WORK ITEM:
Only an exact repetition of the lines from the one that holds "T-457, due: Nov 29 -> Nov 30" to the end of the records is wanted.

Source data
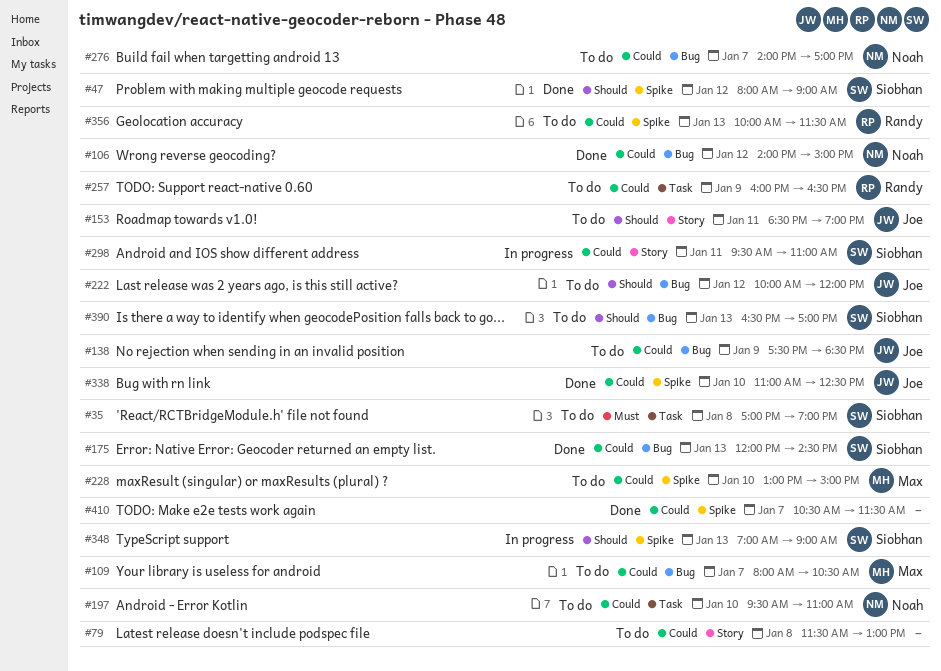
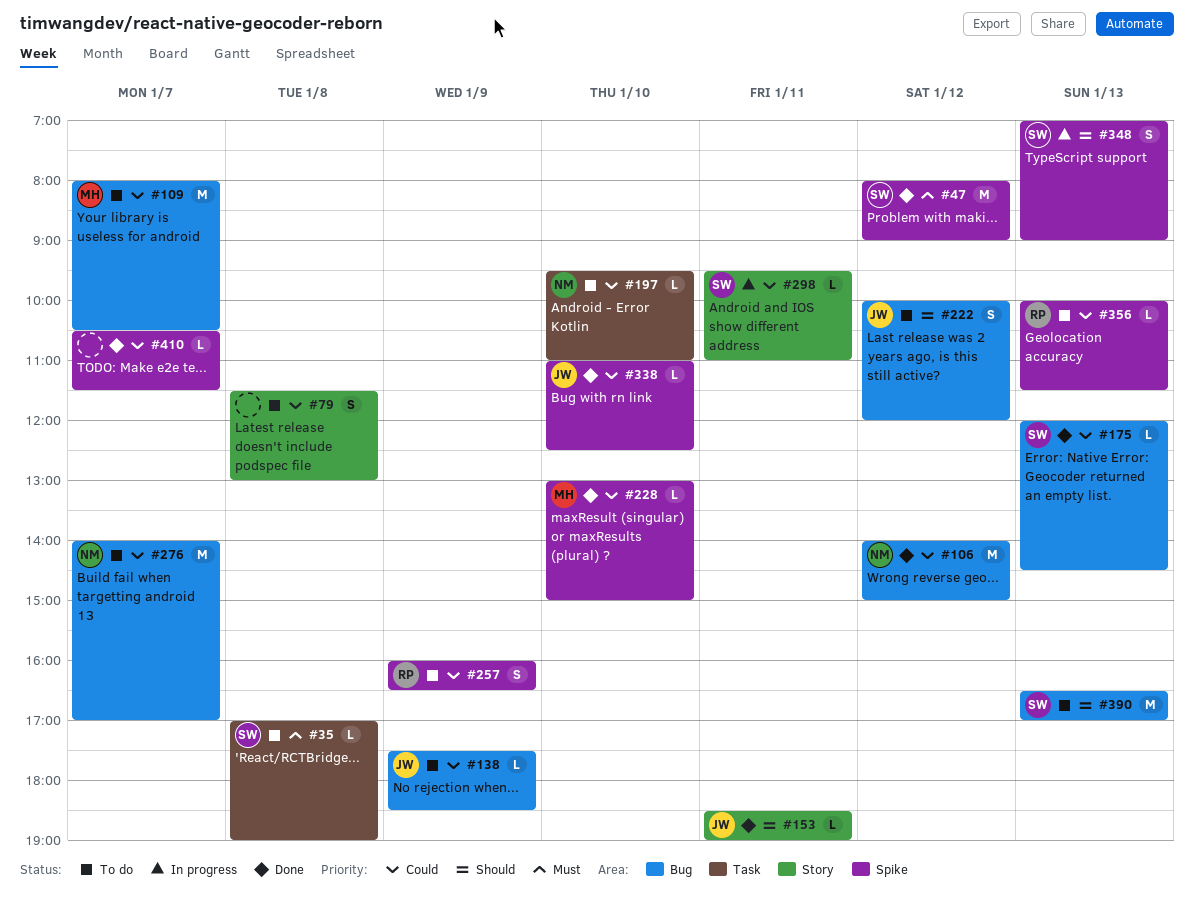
#47, priority: Should -> Must
#153, status: To do -> Done
#228, status: To do -> Done
#257, label: Task -> Spike

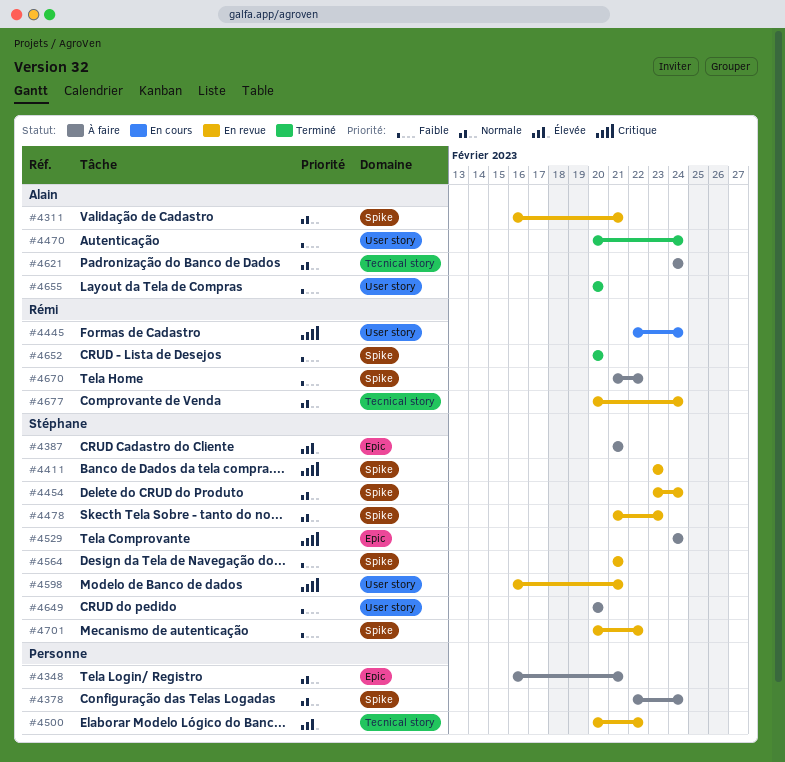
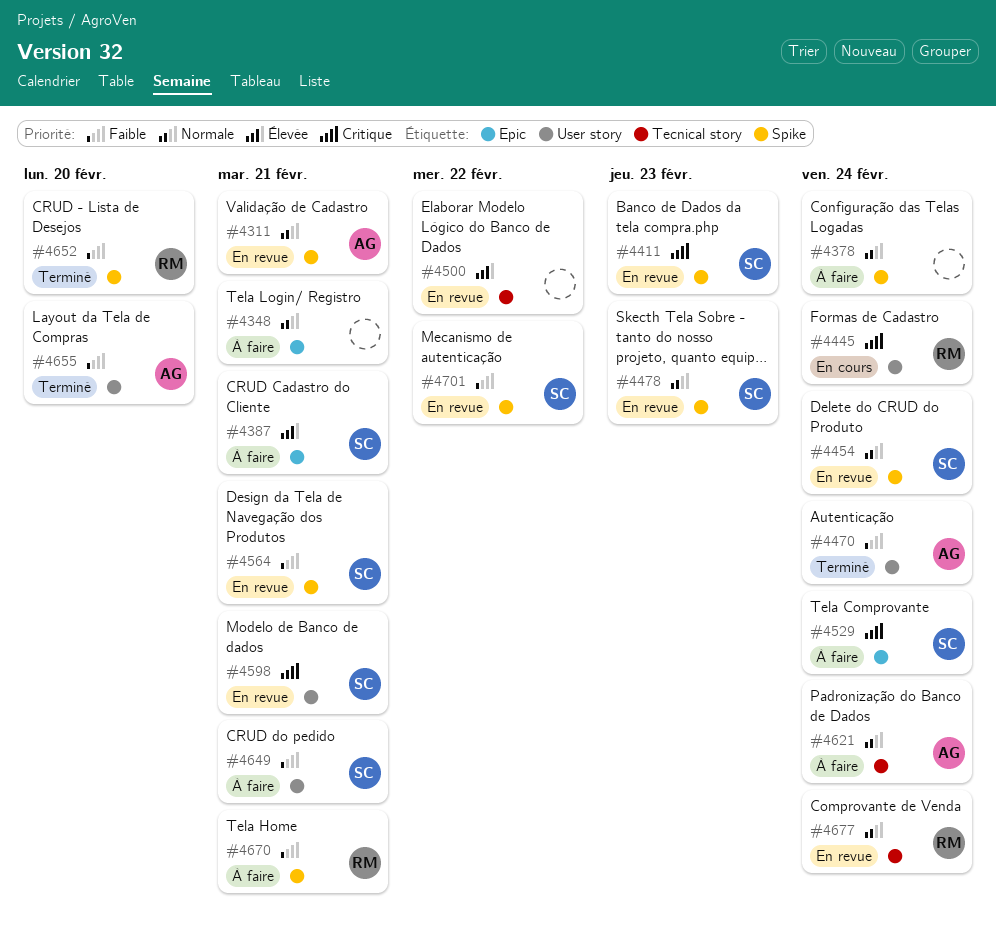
#4649, due: Feb 20 -> Feb 21
#4670, due: Feb 22 -> Feb 21

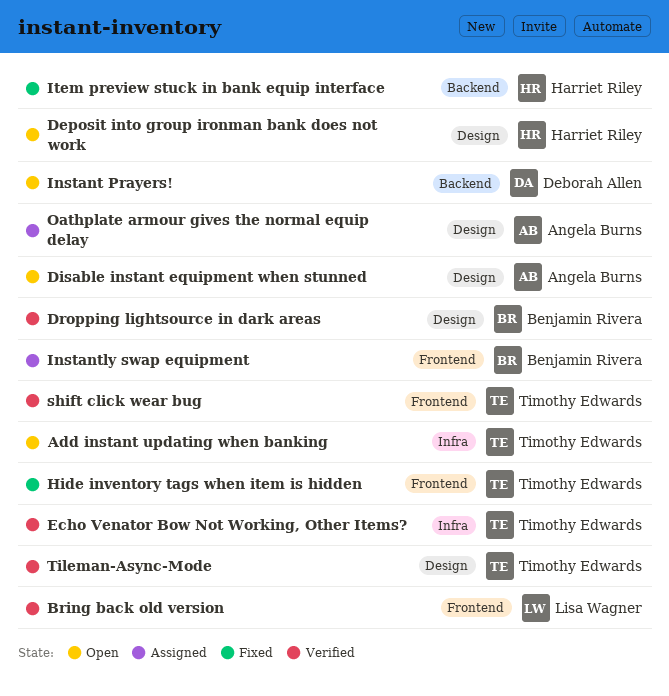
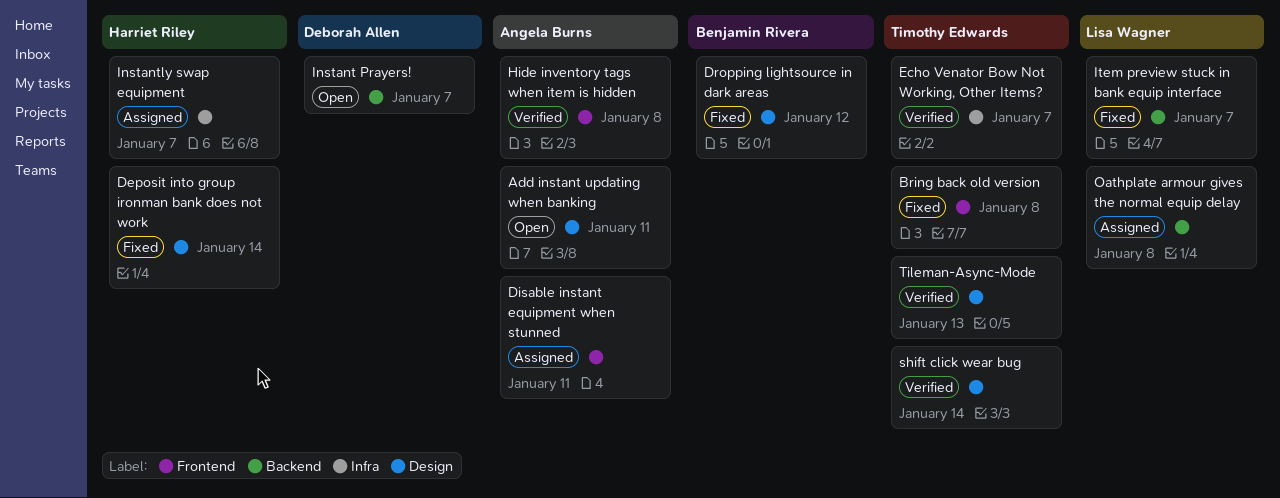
Add instant updating when banking, owner: Timothy Edwards -> Angela Burns
Add instant updating when banking, label: Infra -> Design
Bring back old version, status: Verified -> Fixed
Bring back old version, owner: Lisa Wagner -> Timothy Edwards
Deposit into group ironman bank does not work, status: Open -> Fixed
Disable instant equipment when stunned, status: Open -> Assigned
Disable instant equipment when stunned, label: Design -> Frontend
Dropping lightsource in dark areas, status: Verified -> Fixed
Hide inventory tags when item is hidden, status: Fixed -> Verified
Hide inventory tags when item is hidden, owner: Timothy Edwards -> Angela Burns
Instantly swap equipment, owner: Benjamin Rivera -> Harriet Riley
Instantly swap equipment, label: Frontend -> Infra
Item preview stuck in bank equip interface, owner: Harriet Riley -> Lisa Wagner
Oathplate armour gives the normal equip delay, owner: Angela Burns -> Lisa Wagner
Oathplate armour gives the normal equip delay, label: Design -> Backend
shift click wear bug, label: Frontend -> Design

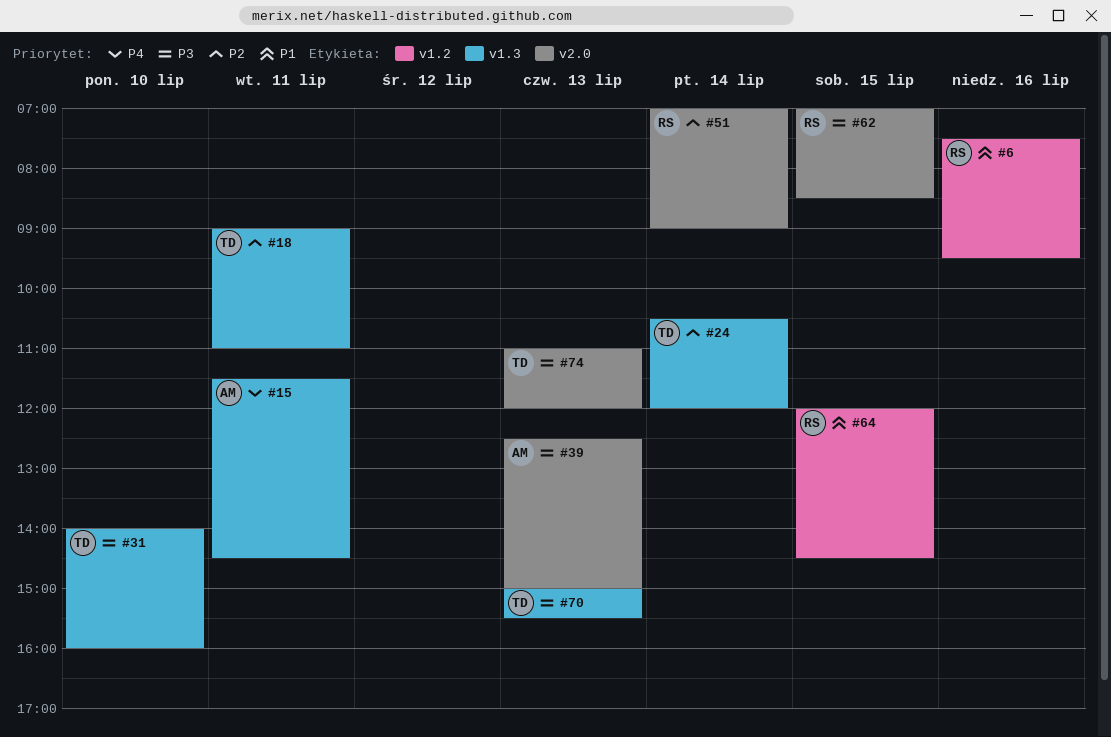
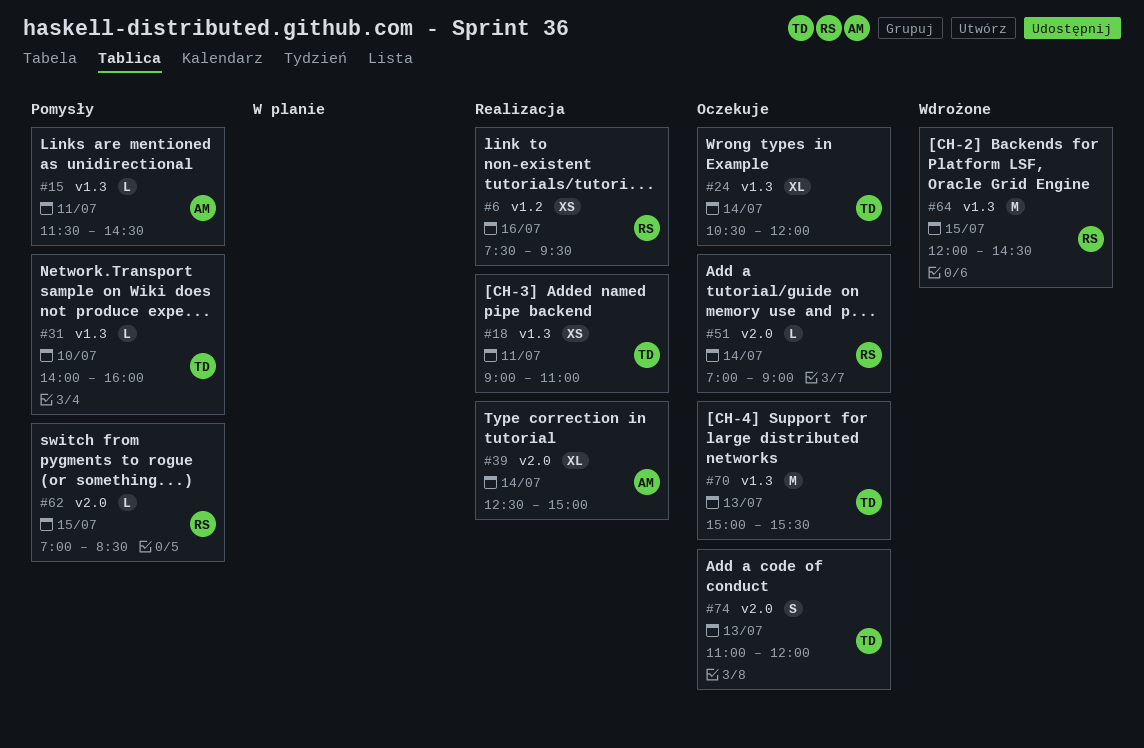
#39, day: Jul 13 -> Jul 14
#64, label: v1.2 -> v1.3

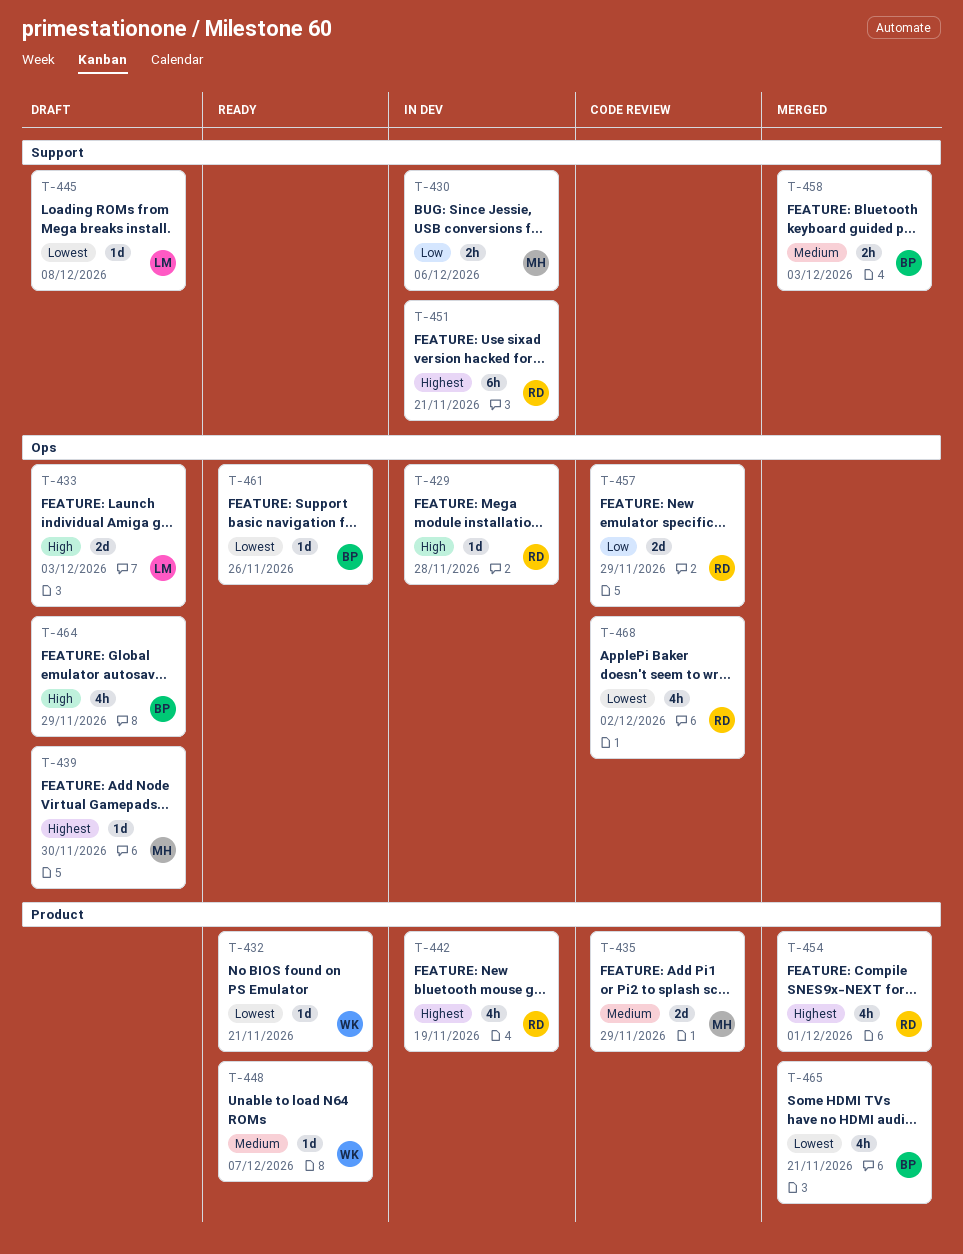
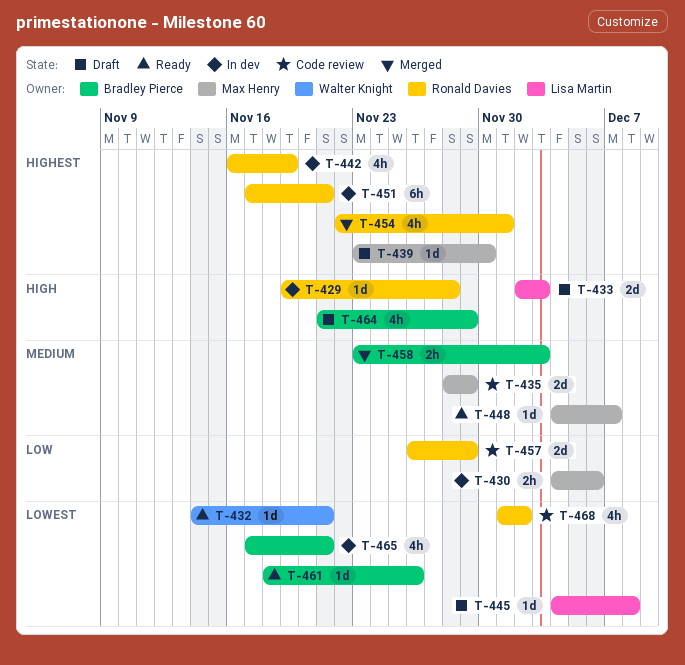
T-448, owner: Walter Knight -> Max Henry
T-465, status: Merged -> In dev

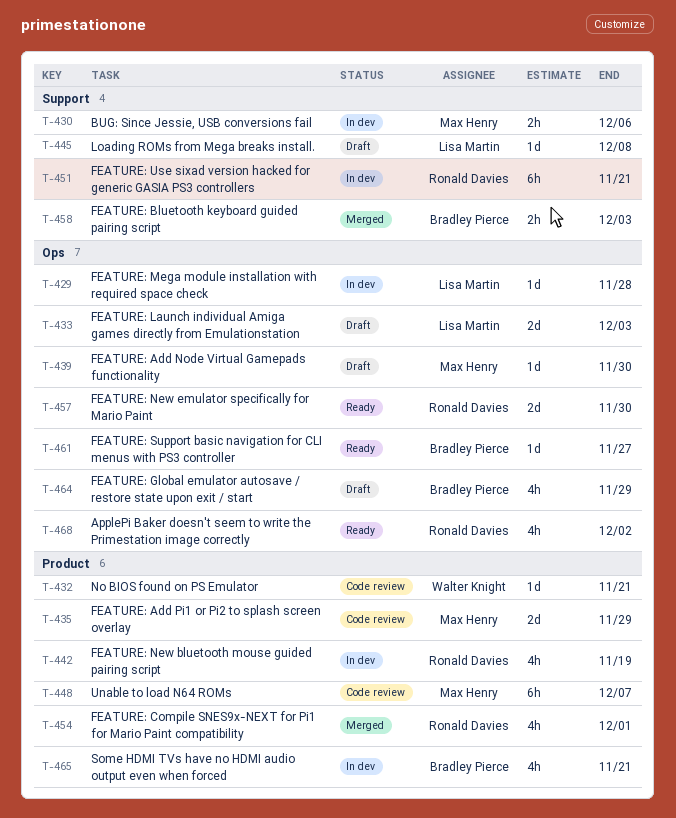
T-429, owner: Ronald Davies -> Lisa Martin
T-432, status: Ready -> Code review
T-448, status: Ready -> Code review
T-448, estimate: 1d -> 6h
T-457, status: Code review -> Ready
T-457, due: Nov 29 -> Nov 30
T-461, due: Nov 26 -> Nov 27
T-468, status: Code review -> Ready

RESPONSE BOX:
T-457, due: Nov 29 -> Nov 30
T-461, due: Nov 26 -> Nov 27
T-468, status: Code review -> Ready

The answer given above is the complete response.